Monet thought she understood why.

“It’s what the mayor said,” Monet said, thinking back to the talk in the library by Mayor Sly James and others about how teachers and their supporters are working so hard to make them the best students they can be.

“It’s so we can take over the city.”

Fourteen years ago, before the word “crowdfunding” had even been coined, teachers in the Bronx in New York City sensed the Web’s potential to help the longstanding problem of acquiring extra classroom materials.

Nationwide, teachers spend an average of $485 of their own money each year for instructional materials, according to a 2013 survey by the Education Market Association. That’s a total of roughly $1.6 billion.

Social studies teacher Charles Best spawned the idea for DonorsChoose.org with workmates at Wings Academy in the Bronx. He and his colleagues in the teachers lounge were tired of merely wishing for things.

He drew out his website idea with pencil on paper, DonorsChoose.org spokesman Chris Pearsall said. He got a techie from Poland to design it. He offered a dessert treat to fellow teachers to post requests and then, as the story goes, funded the first projects himself anonymously to gin up excitement.

The website essentially lets teachers advertise their project needs. People visiting the site can sort through requests by location, subject matter or other categories. They can pay for the supplies through the website, which delivers the materials. Students send thank you notes.

By 2007, DonorsChoose.org had gained enough of a foothold that the website opened up to teachers outside New York, and it kept growing.

To date, more than 1.4 million donors have contributed some $260 million to fund more than 400,000 teacher requests. Some 60 percent of the schools in the country now have had at least one teacher post a request, Pearsall said.

The website set its “big, hairy audacious goal” at raising $100 million a year to support all high-poverty schools in the nation, he said. It’s closing in, having raised $65 million in 2013.

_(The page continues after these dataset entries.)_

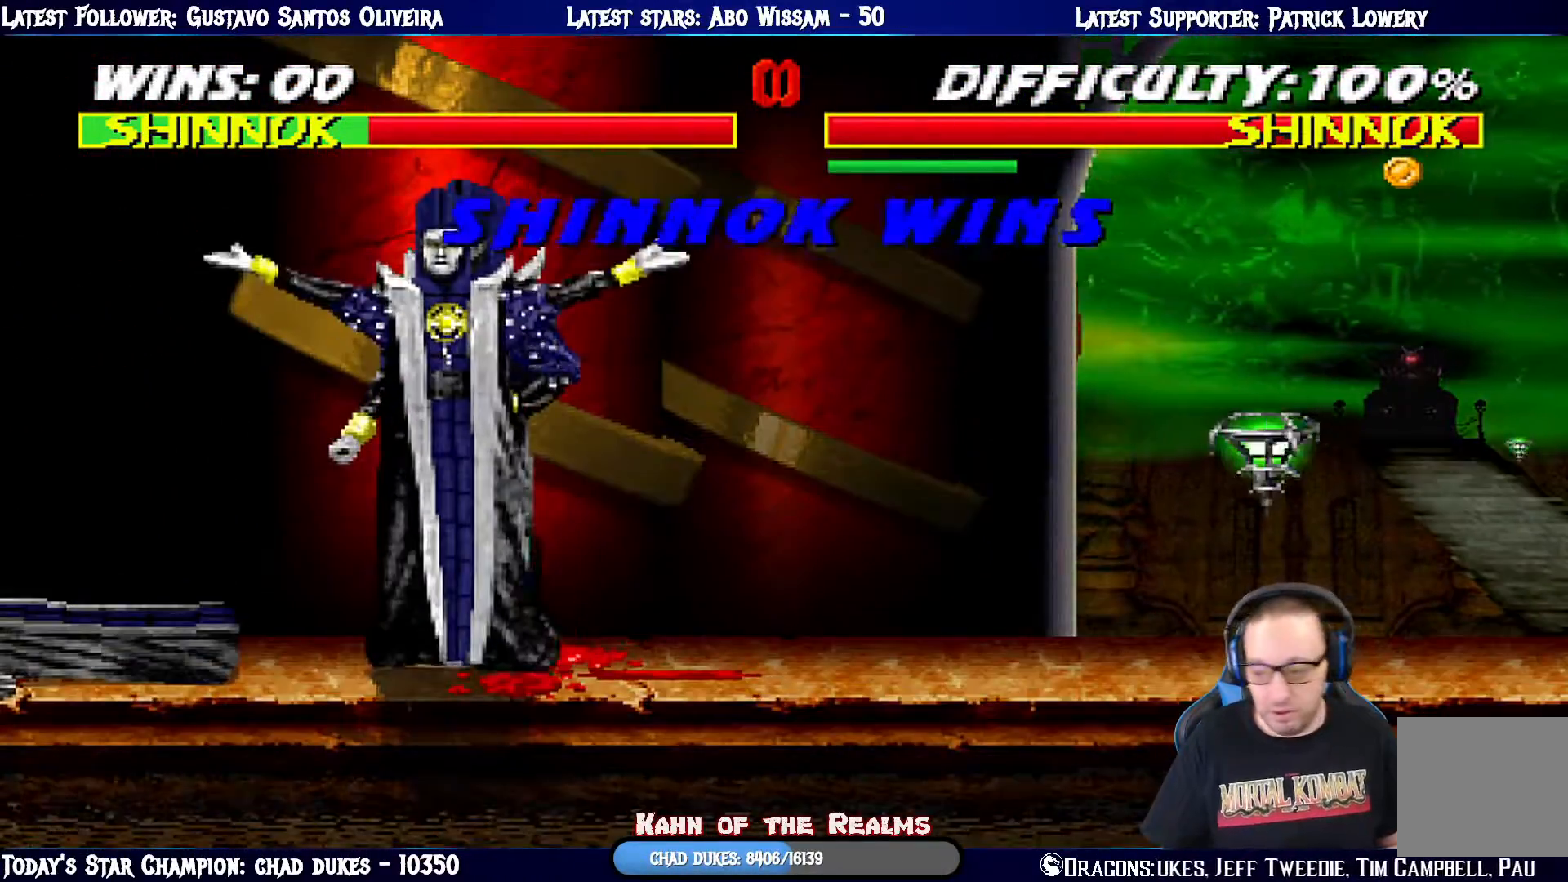
{"buttons": [], "left_stick": "center", "right_stick": "center", "events": []}
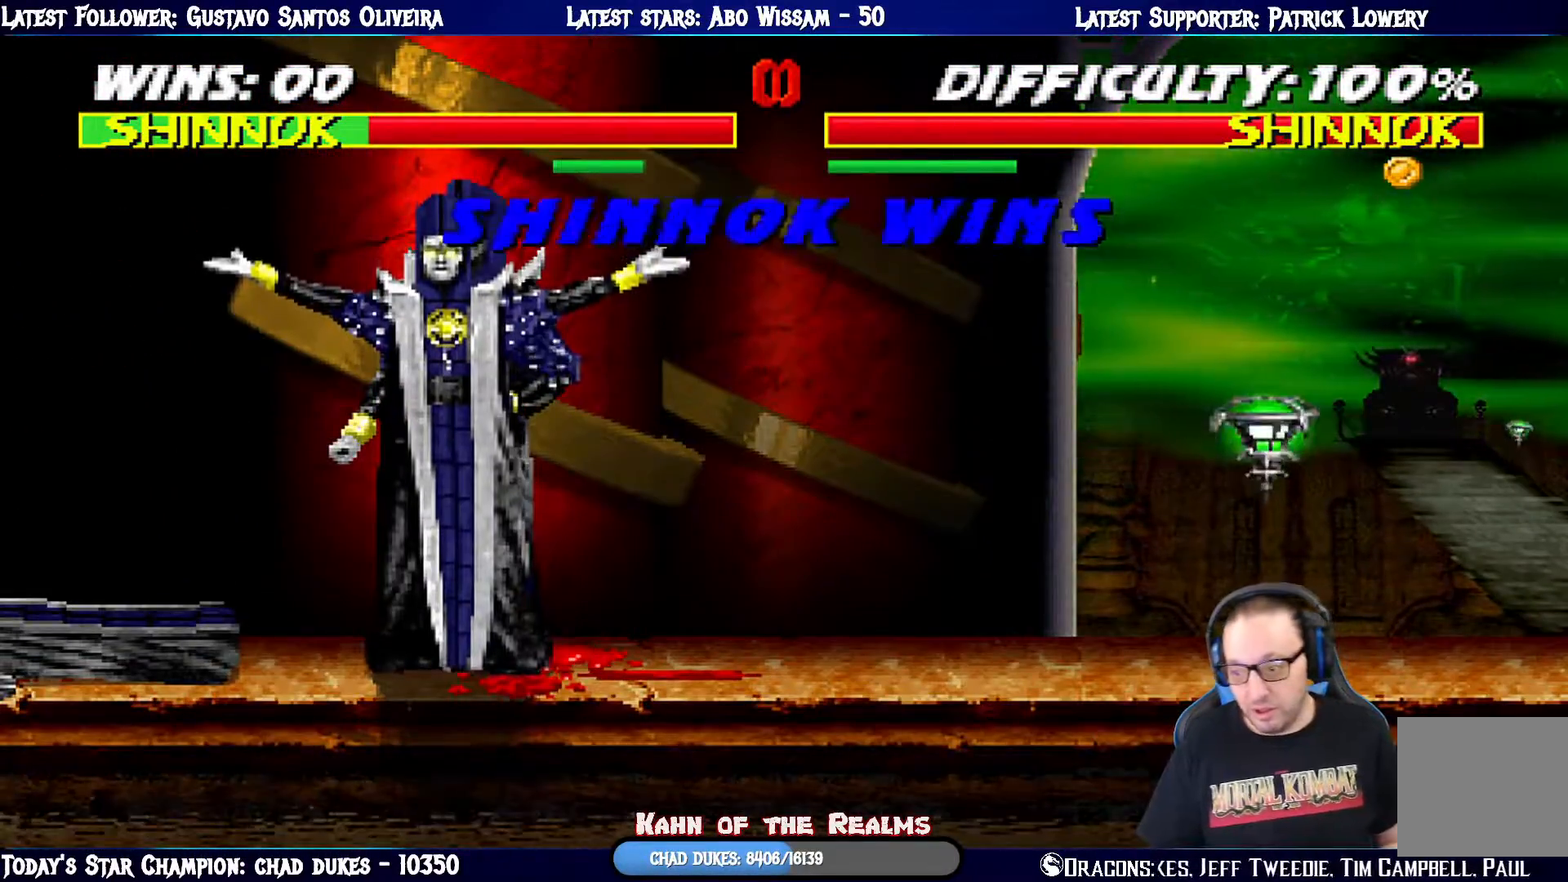
{"buttons": [], "left_stick": "center", "right_stick": "center", "events": []}
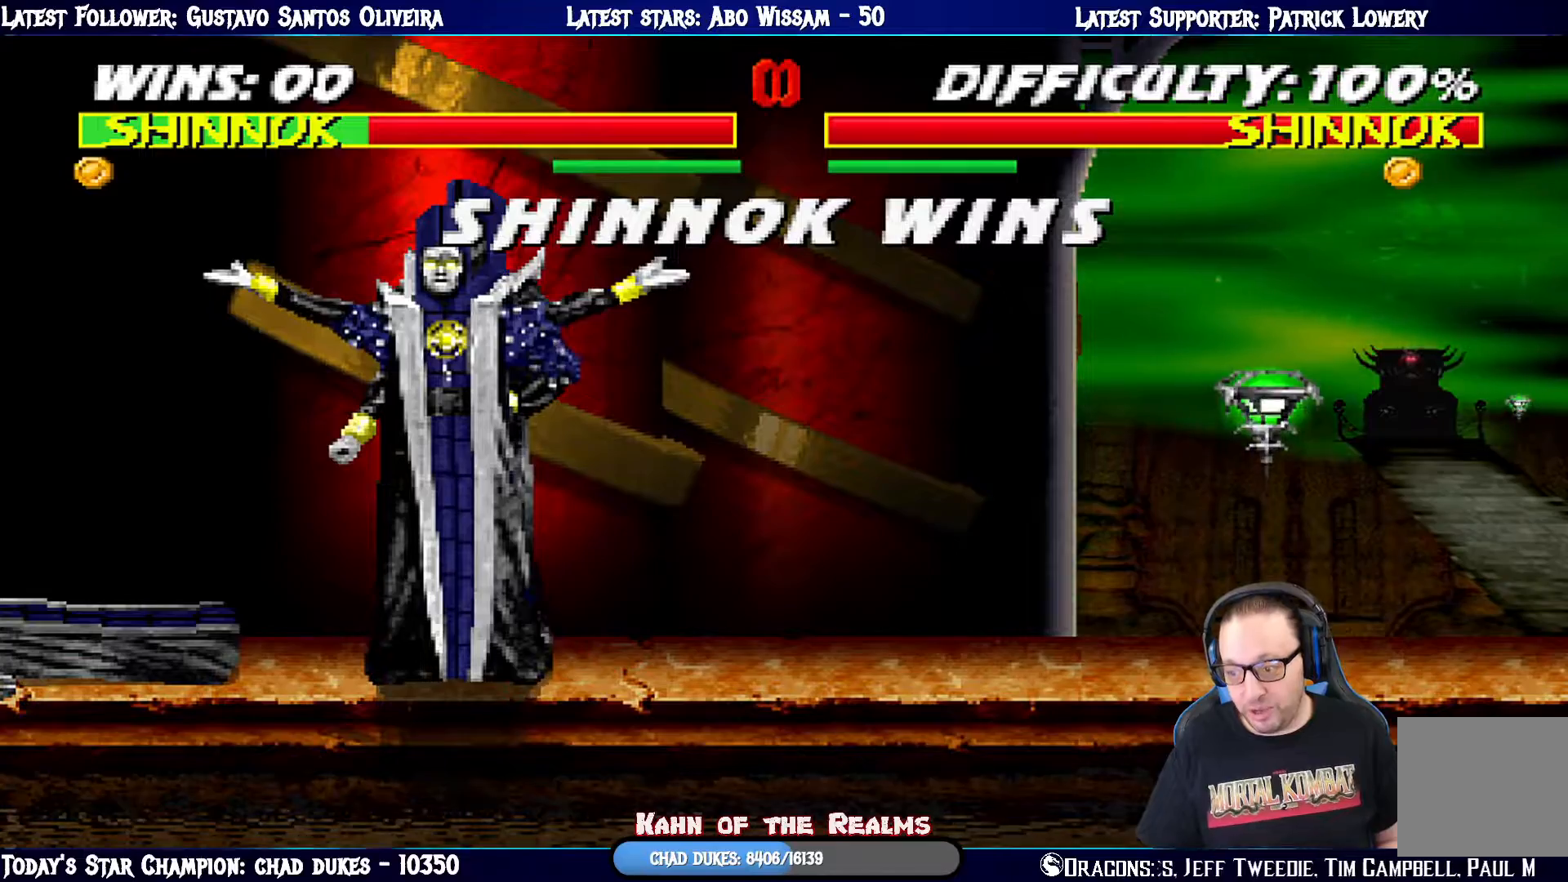
{"buttons": [], "left_stick": "center", "right_stick": "center", "events": [[200, "CROSS", "down"], [417, "CROSS", "up"]]}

Google began supporting the idea in a big way this fall. Kansas City has joined with the Washington, D.C.; Atlanta; San Francisco; and Austin, Texas, areas to get all of its current teacher requests filled.

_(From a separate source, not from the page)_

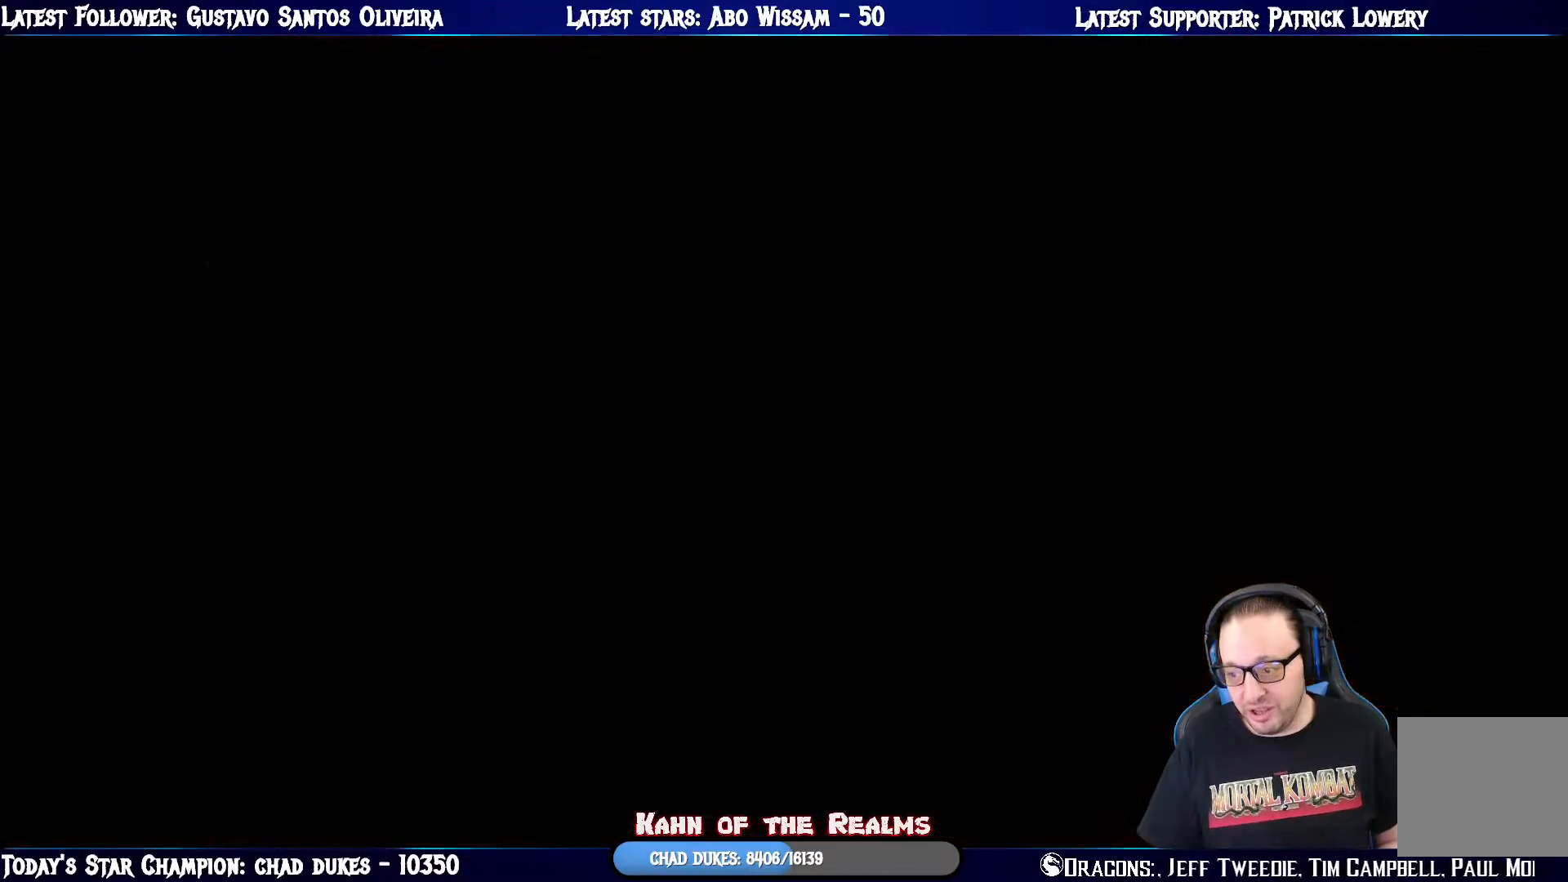
{"buttons": [], "left_stick": "center", "right_stick": "center", "events": []}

The Bill and Melinda Gates Foundation offered up to $1 million in matching funds over a weekend in August at the start of the school year to pick up half of the cost of any project where donors picked up the first half.

Teachers throughout the Kansas City area caught on and joined the trend.

At Garfield Elementary, 436 Prospect Ave., more than two-thirds of the students are English language learners, many of them new immigrants representing more than 20 nations, principal Doug White said.

Teachers are looking for innovative ways to engage students with a wide range of needs, he said.

“We cover the basic supplies, but there is a limit,” White said. “This really opens the door for teachers to go outside the regular budget. The assistance is phenomenal.”

Two Garfield teachers relatively new to DonorsChoose.org also got their requests met Wednesday.

Gina Boltz’s third-grade class is getting hands-on materials for reading, math and science. Fourth-grade teacher John McCarty is getting sets of graphic novels that he said are particularly effective in helping English language learners.

They were prodded into making their requests by Rhinehart, who has put 23 different requests on the website during her five years at Garfield.

Her class took it all in, surveying the other gifts they have already had placed in their hands.

The relaxing Hokki stools. Their weather tracker board. Story tiles. A worm farm.

“We need a snake farm,” Solomon Ochuthu hollered.

“Do you want me to put that on DonorsChoose?” Rhinehart asked the class.

Half shouted, “Yes!” and half countered with an alarmed “No!”

Outside her classroom, Rhinehart described the joy of people affirming what she wants to do in her classroom.

She said teachers, often wearied by dire criticisms of American public education, find out that “people believe we can do it (and) are willing to support us.”

But it may do even more for children like Monet, Solomon and the rest of her class who had set back to work at math, adding decimals.

“It shows the kids,” she said, “that people believe in them.”